A Chicago attorney is taking another shot at bringing a class action against a northwest suburban village over claims it includes too much personal information on the parking tickets it issues, arguing that, while federal courts rejected an earlier suit he argued over the ticket received by one particular man, the courts never formally dealt with his class allegations that the village's practices violated privacy rights of potentially thousands of others.
On Nov. 2, attorney Martin J. Murphy filed suit in federal court in Chicago against the village of Palatine, seeking class certification for an action he is bringing on behalf of a class of people who have received village parking tickets, placed on the windshields of their vehicles, and on which enforcement officers have written personal information obtained from Illinois motor vehicle records.
Murphy’s complaint alleged the inclusion of this information constituted a violation of federal privacy laws intended to strictly limit the distribution and use of personal information contained in the states’ various motor vehicle records.
According to the complaint, the class could include potentially thousands of people who have received such tickets.
The complaint comes as a “successor action” to a failed lawsuit brought in federal court in 2010 by a plaintiff identified as Jason Senne. Murphy represented Senne in that action.
Senne had similarly argued a parking ticket he received contained too much personal information, which he believed Palatine police obtained from the motor vehicle records maintained and made available to law enforcement by the Illinois Secretary of State’s office.
Five years later, in April 2015, the U.S. Seventh Circuit Court of Appeals, in an opinion authored by Judge Posner, with judges Sykes and Simon concurring, upheld a lower court’s ruling, finding the village’s use of the information and inclusion of the information on its parking tickets was a legitimate use of the information to identify the person being served with notice of a violation, and so did not violate Senne’s privacy rights under the federal Driver’s Privacy Protection Act.

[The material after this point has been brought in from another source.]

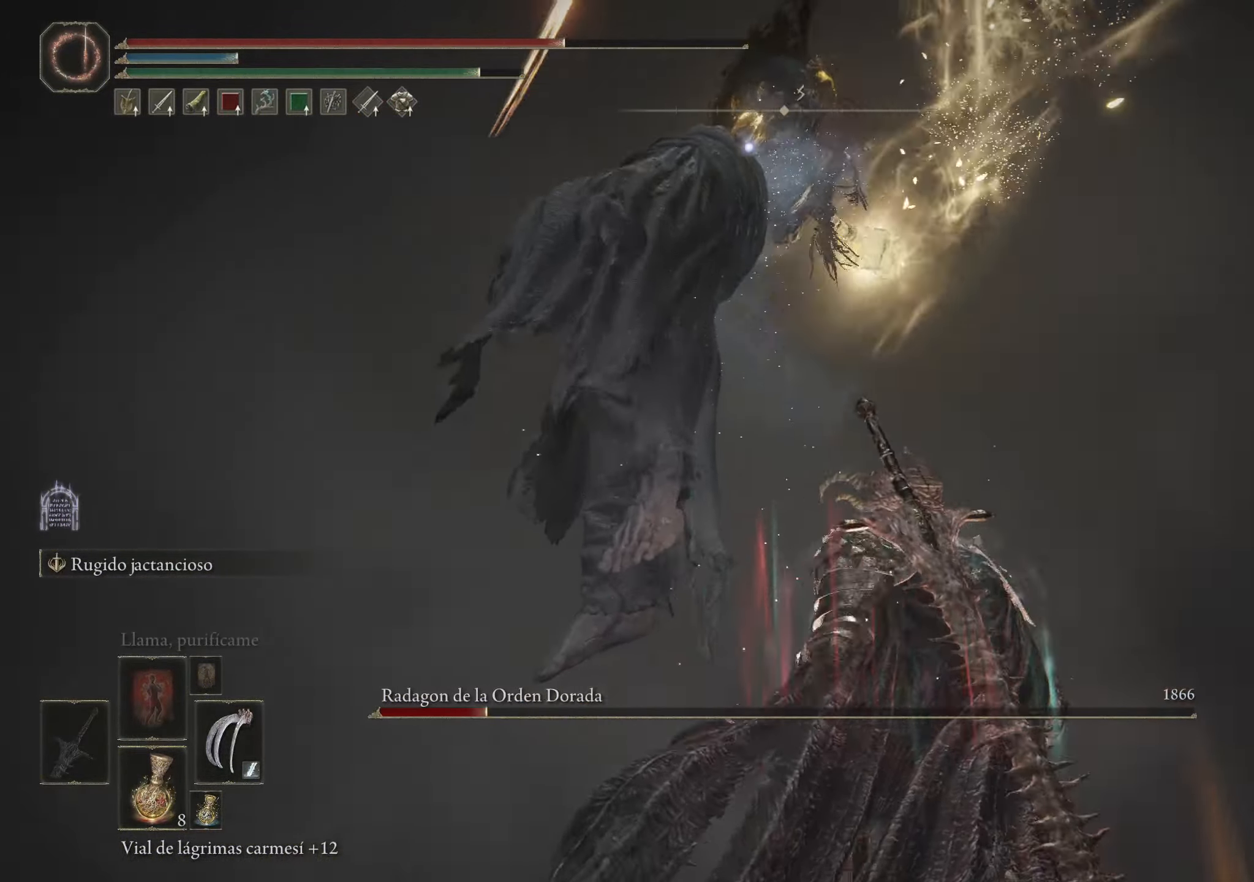
{"keys": ["w"], "mouse": [], "events": [[50, "space", "up"]]}
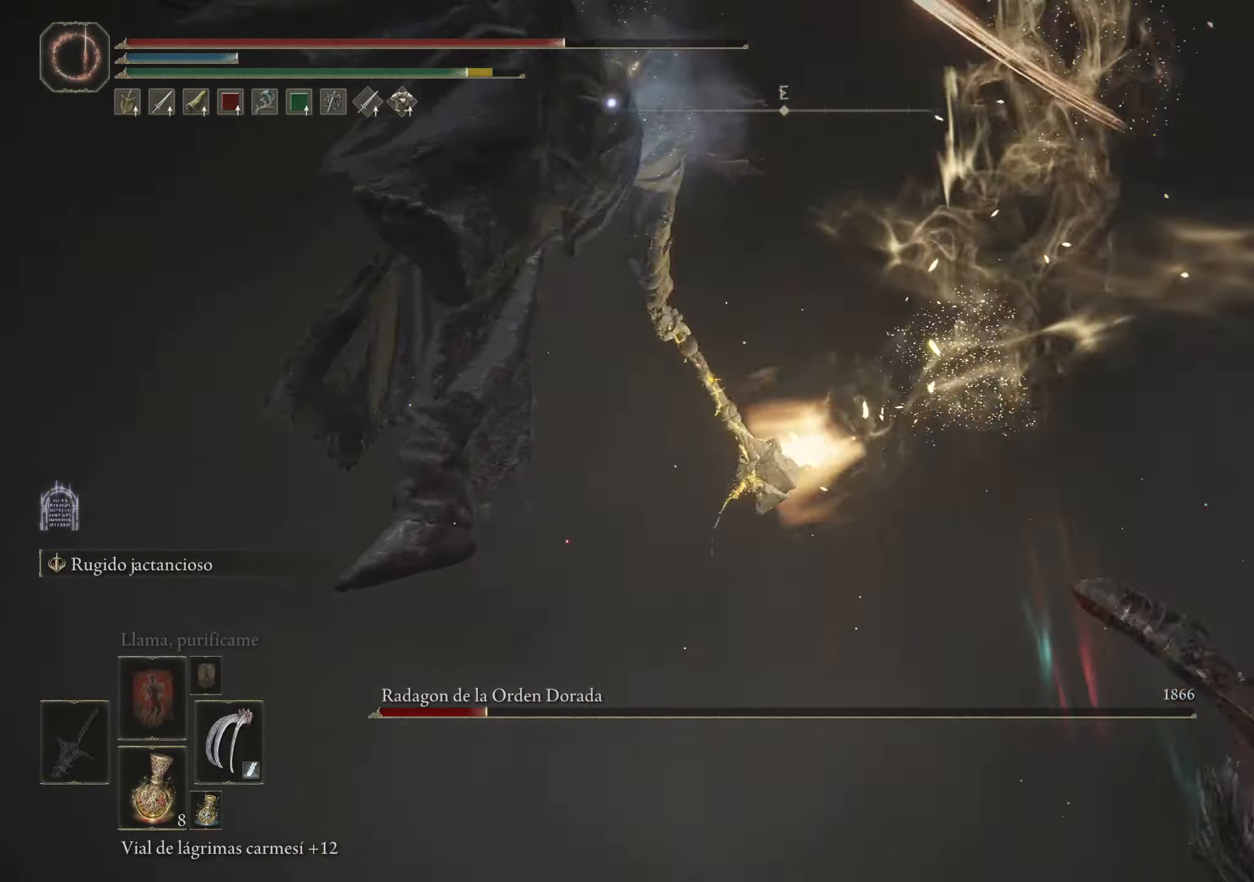
{"keys": ["w"], "mouse": [], "events": [[167, "space", "down"], [300, "space", "up"]]}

“Had the Village been making the information on parking tickets publicly available over the Internet, or had it placed on the tickets highly sensitive information such as the owner’s social security number, the risk of a nontrivial invasion of personal privacy from the disclosure would be much greater and probably outweigh the benefits to law enforcement,” wrote Posner. “The Village has never done that.”
With the dismissal, the courts also dismissed the attempt by Murphy and Senne to turn the case into a class action.
However, Murphy said the class allegations have yet to have “their day in court.” So, he has asked the court to allow him to proceed with his attempt to collect $2,500 for each instance in which the village issued what he believes to have been infringing parking tickets in Palatine, as well as unspecified attorney fees. He said he “retained … an experienced litigator who is experienced with class actions.”
He also is seeking an injunction preventing the village of Palatine from continuing to include such personal information on its parking tickets, the complaint stated.